A composite of five paintings of fish found in Flinders Marine Park
Some of the indicator fishes selected for Flinders Marine Park were recorded 150 years ago in paintings by New Zealand ichthyologist and illustrator Frank Edward Clarke. The paintings were purchased in 1921 by the Museum of New Zealand Te Papa. Top left: Platycephalus sp (Tas): Flathead 1868; top right: Helicolenus pericoides (NZ): Perch 1867; middle: Mustelus antarcticus (NZ) Smooth-hound Shark (gummy shark) 1875; above left: Laris lineata (NZ): Tumpeter, 1867. Above right: Nemadactylus macropterus, Jackass Morwong (terakihi) painted by George Forster during Captain James Cook's second voyage to explore the southern continent (1772-75). Credit: NHM Images

Why is monitoring important for Australian Marine Parks?

Australia’s 58 marine parks were established to protect regionally-representative habitats and biodiversity. They will be governed by six management plans: one for each of the five marine park networks (North, North-west, South-west, South-east and Temperate East) and one for the Coral Sea.

‘Monitoring is key to determining whether these management plans are meeting their objectives,’ lead author of the study Nicole Hill of the Institute for Marine and Antarctic Studies says. ‘But marine parks are typically large and remote, with little known about their ecosystems. How do we decide what to monitor, and how to monitor in ways that are non-destructive and efficient?’

Dr Hill and her colleagues considered these questions for Flinders Marine Park, which stretches across 600 kilometres from Tasmania’s Cape Barren Island out into the Tasman Sea. A ‘multiple-use’ zone at the park’s western edge crosses the continental shelf at depths of 40–180 metres. The area has been subject to a range of fishing restrictions since the park was declared in 2007.

+ + + +

» TASKS FOR THIS EXERCISE
A. Answer these questions from the marine park text:
(i) In what year did the Museum of New Zealand Te Papa purchase the paintings?
(ii) How many marine parks does Australia have?
(iii) In what year was Flinders Marine Park declared?
B. Rewrite the marine park text starting with "Why is monitoring" and going on through "the Coral Sea.", with "biodiversity" replaced by "marine life".
C. Carry on the marine park text from its last sentence.

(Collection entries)
+ + + +

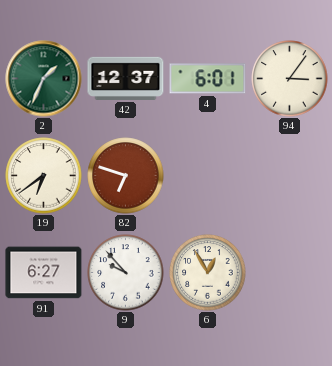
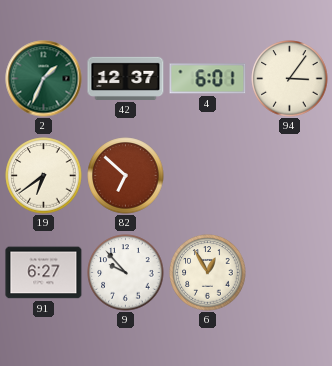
82: 6:48 -> 6:52
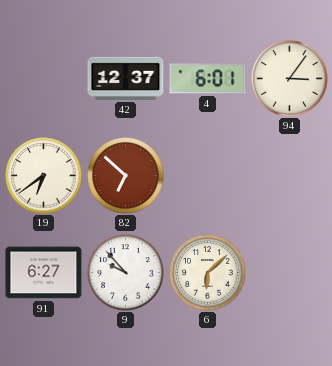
2: 1:34 -> none
6: 12:55 -> 6:08
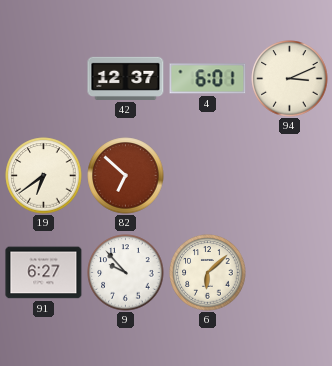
94: 3:06 -> 3:11
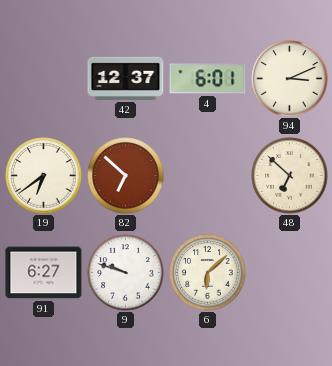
48: none -> 6:52
9: 9:53 -> 9:48
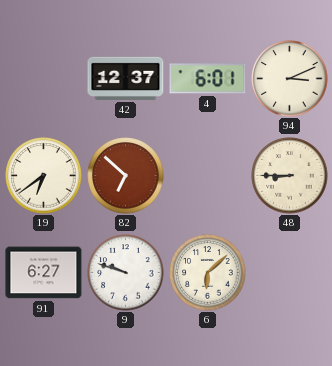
48: 6:52 -> 8:45
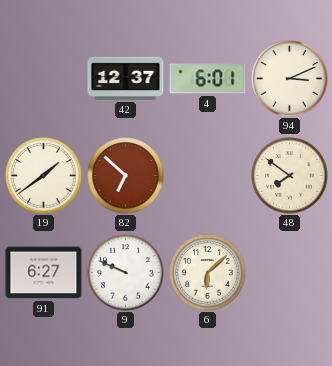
19: 6:39 -> 1:39
48: 8:45 -> 7:51
9: 9:48 -> 9:49
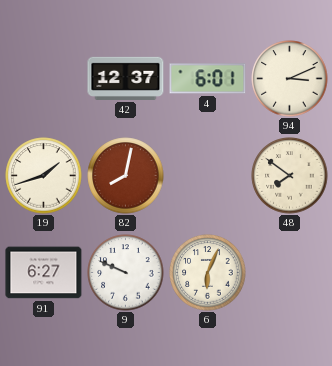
19: 1:39 -> 1:42
82: 6:52 -> 8:02
6: 6:08 -> 6:04
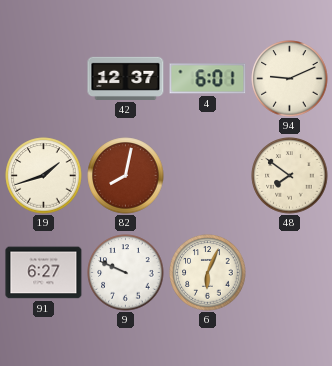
94: 3:11 -> 9:11
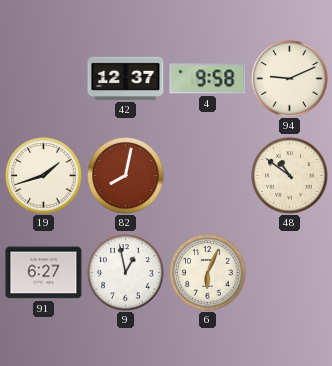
4: 6:01 -> 9:58
48: 7:51 -> 10:51
9: 9:49 -> 12:58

+ + + +

» RESPONSES TO THE TASKS
A.
(i) 1921
(ii) 58
(iii) 2007

B.
Why is monitoring important for Australian Marine Parks?

Australia’s 58 marine parks were established to protect regionally-representative habitats and marine life. They will be governed by six management plans: one for each of the five marine park networks (North, North-west, South-west, South-east and Temperate East) and one for the Coral Sea.

C.
Seabed habitats on the shelf consist of large swaths of sediment broken by low profile rocky reefs. Steep rocky outcrops occur at the shelf break and heads of canyons. The rocky reefs are cloaked with sponges and bryozoans that provide rich pockets of food and protection for a diversity of fish.

The Hub team began mapping Flinders shelf habitats in 2012. Using multibeam sonar, baited remote underwater video systems (BRUVS) and autonomous underwater vehicles, they produced the first comprehensive, high-resolution maps of reef systems and associated invertebrate marine life.

What are the benefits of spatially-balanced survey design?

The sampling sites at Flinders were selected using spatially-balanced sampling, which involves collecting samples at small scales across broad areas. It ensures that sample sites are distributed in a spatially balanced way that is representative of the area of interest, such as the shelf habitats of a marine park. Without such an appropriate sampling design we can have little confidence in inferring the status of the area of interest from the individual samples.

‘This particular approach avoids problems experienced with other sampling designs such as judgemental sampling, simple random sampling, or the placement of samples on a regular grid,’ Dr Hill says. ‘The flexible survey design can also accommodate unexpected loss of sampling effort due to poor weather, equipment breakdowns, or resource constraints, without comprising statistical validity.

‘In fact, because of the large size of the Flinders survey area, when we returned to the park to deploy the BRUVS in 2013, there wasn’t enough time to cover all the sites we initially sampled for habitat type in the first survey. Instead, we revisited a subset of 11 sites and sampled clusters of surrounding sites. This subset focussed less on sediment habitats and more on mixed-reef habitats, which are recognised as an important conservation feature in the FMP.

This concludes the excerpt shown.